Older women and youth are a growing presence on Kelowna’s streets, the regional district’s social development coordinator told city council Monday.
“Our homeless are getting older, they’re getting younger and they have acute mental health issues,” said Christene Walsh, explaining that the bulk of the population fall into the 40 to 60 and 13 to 18 year old demographic.
Last January, Walsh spent two weeks conducting a survey of the services available to Kelowna’s homeless population and found there were 414 males and females using recovery or transitional homes. There were an additional 101 using the community’s basic shelter.
Those counts, however, are the tip of the iceberg.
The Social Planning and Research Council of B.C., in a survey of hidden homeless in Kelowna, Prince George, Kamloops, Nelson and Nanaimo, projected a significant number of men and women without permanent shelter on a yearly basis.
“There are approximately 1,489 hidden homeless people in Kelowna, 796 in Nanaimo, 718 in Prince George, 1,167 in Kamloops and 306 in Nelson,” said Walsh.
Mayor Sharon Shepherd added she recently gained a first hand view of some of the city’s hidden homeless when she took a tour of the streets with Walsh.
“It shocked me,” she said. “There are women in this community who are prostituting for places to rent.
“They’re not young, they’re older women, ones you wouldn’t recognize as people who would be prostituting themselves.”

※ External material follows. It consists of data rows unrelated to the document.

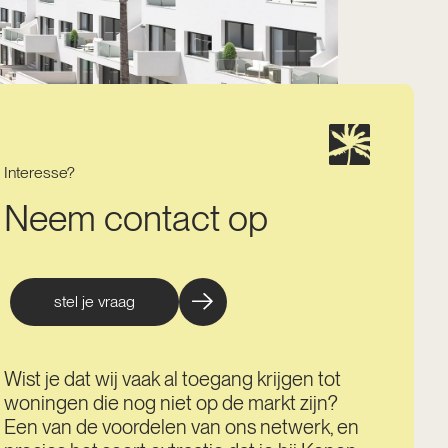
Interesse?
Neem contact op
stel je vraag
Wist je dat wij vaak al toegang krijgen tot
woningen die nog niet op de markt zijn?
Een van de voordelen van ons netwerk, en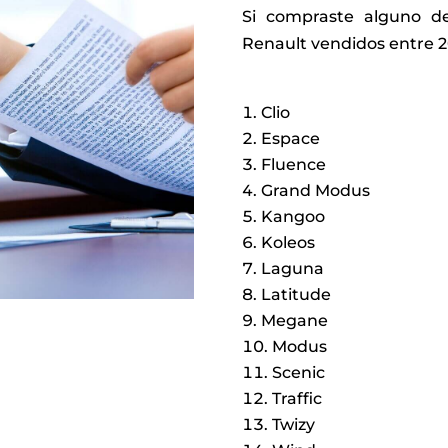
Si compraste alguno de
Renault vendidos entre 2
Clio
Espace
Fluence
Grand Modus
Kangoo
Koleos
Laguna
Latitude
Megane
Modus
Scenic
Traffic
Twizy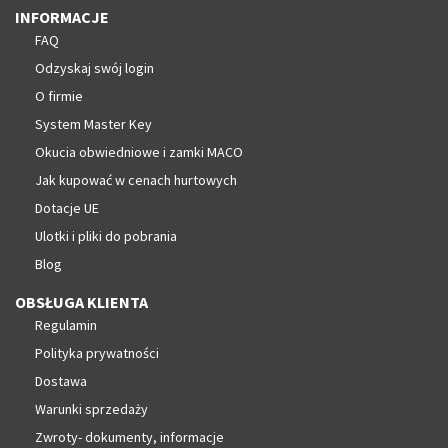
INFORMACJE
FAQ
Odzyskaj swój login
O firmie
System Master Key
Okucia obwiedniowe i zamki MACO
Jak kupować w cenach hurtowych
Dotacje UE
Ulotki i pliki do pobrania
Blog
OBSŁUGA KLIENTA
Regulamin
Polityka prywatności
Dostawa
Warunki sprzedaży
Zwroty- dokumenty, informacje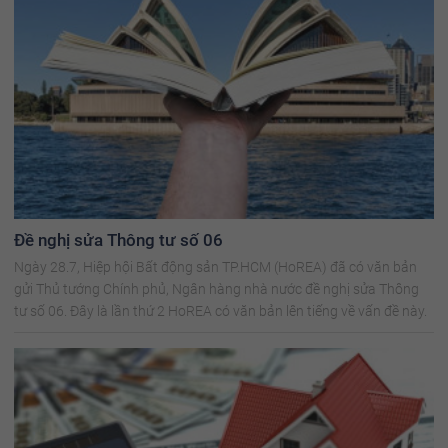
Đề nghị sửa Thông tư số 06
Ngày 28.7, Hiệp hội Bất động sản TP.HCM (HoREA) đã có văn bản
gửi Thủ tướng Chính phủ, Ngân hàng nhà nước đề nghị sửa Thông
tư số 06. Đây là lần thứ 2 HoREA có văn bản lên tiếng về vấn đề này.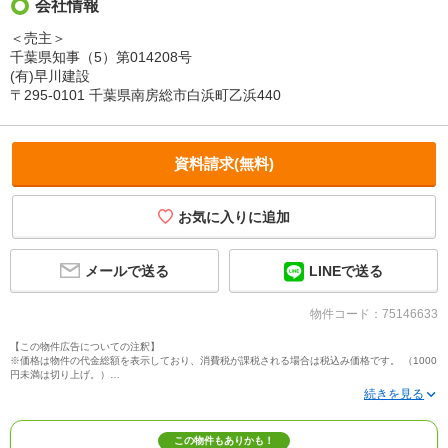
会社情報
＜売主＞
千葉県知事（5）第014208号
(有)早川建設
〒295-0101 千葉県南房総市白浜町乙浜440
資料請求(無料)
メールで送る
LINEで送る
物件コード：75146633
【この物件広告についての注釈】
※価格は物件の代金総額を表示しており、消費税が課税される場合は税込み価格です。 （1000
円未満は切り上げ。）
※写真に写っている、またはパース（絵）や間取り図に描かれている家具や車などは、特にコ
メントがない場合、販売価格に含まれません。
※敷地権利が定期借地権のものは価格に権利金を含みます。
※建築条件付き土地価格には、建物価格は含まれません。
この物件もありかも！
※物件情報は、原則として情報提供日の２日前に最終確認した情報です。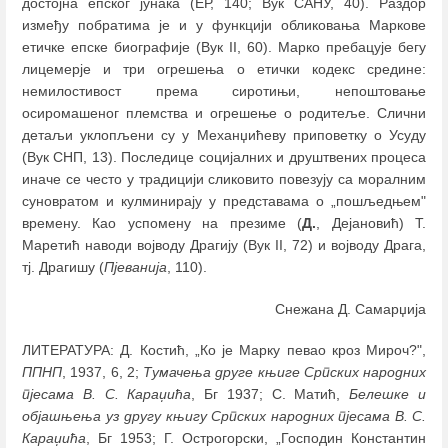
достојна епског јунака (ЕР, 140; Вук САНУ, 40). Раздор
између побратима је и у функцији обликовања Маркове
етичке епске биографије (Вук II, 60). Марко пребацује бегу
лицемерје и три огрешења о етички кодекс средине:
немилостивост према сиротињи, непоштовање
осиромашеног племства и огрешење о родитеље. Слични
детаљи уклопљени су у Механџићеву приповетку о Усуду
(Вук СНП, 13). Последице социјалних и друштвених процеса
иначе се често у традицији сликовито повезују са моралним
суновратом и кулминирају у представама о „пошљедњем"
времену. Као успомену на презиме (
Д.
, Дејановић) Т.
Маретић наводи војводу Драгију (Вук II, 72) и војводу Драга,
тј. Драгишу (
Пјеванија
, 110).
Снежана Д. Самарџија
ЛИТЕРАТУРА: Д. Костић, „Ко је Марку певао кроз Мироч?",
ППНП
, 1937, 6, 2;
Тумачења друге књиге Српских народних
пјесама В. С. Караџића
, Бг 1937; С. Матић,
Белешке и
објашњења уз другу књигу Српских народних пјесама В. С.
Караџића
, Бг 1953; Г. Острогорски, „Господин Константин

To get a jump on both streams of homelessness, Walsh said there needs to be further investment in everything from housing to social workers.
“We have a need for long term housing, with 24-hour site staff,” she said, stressing that homes must come with staff. “These are people who need more than a place to live.”
There also needs to be further investment in addictions and mental health services and in breaking down barriers to employment.
“People say I stress over what toothpaste to buy, so the programs have to be more basic for me,” she said.
Coun. Robert Hobson pointed out that funding social programs can’t fall directly onto the plate of municipal governments, and that it could be time to reach out to the health authority to get investment.
“We don’t have the funds, but if we don’t figure it out we will pay more,” he said.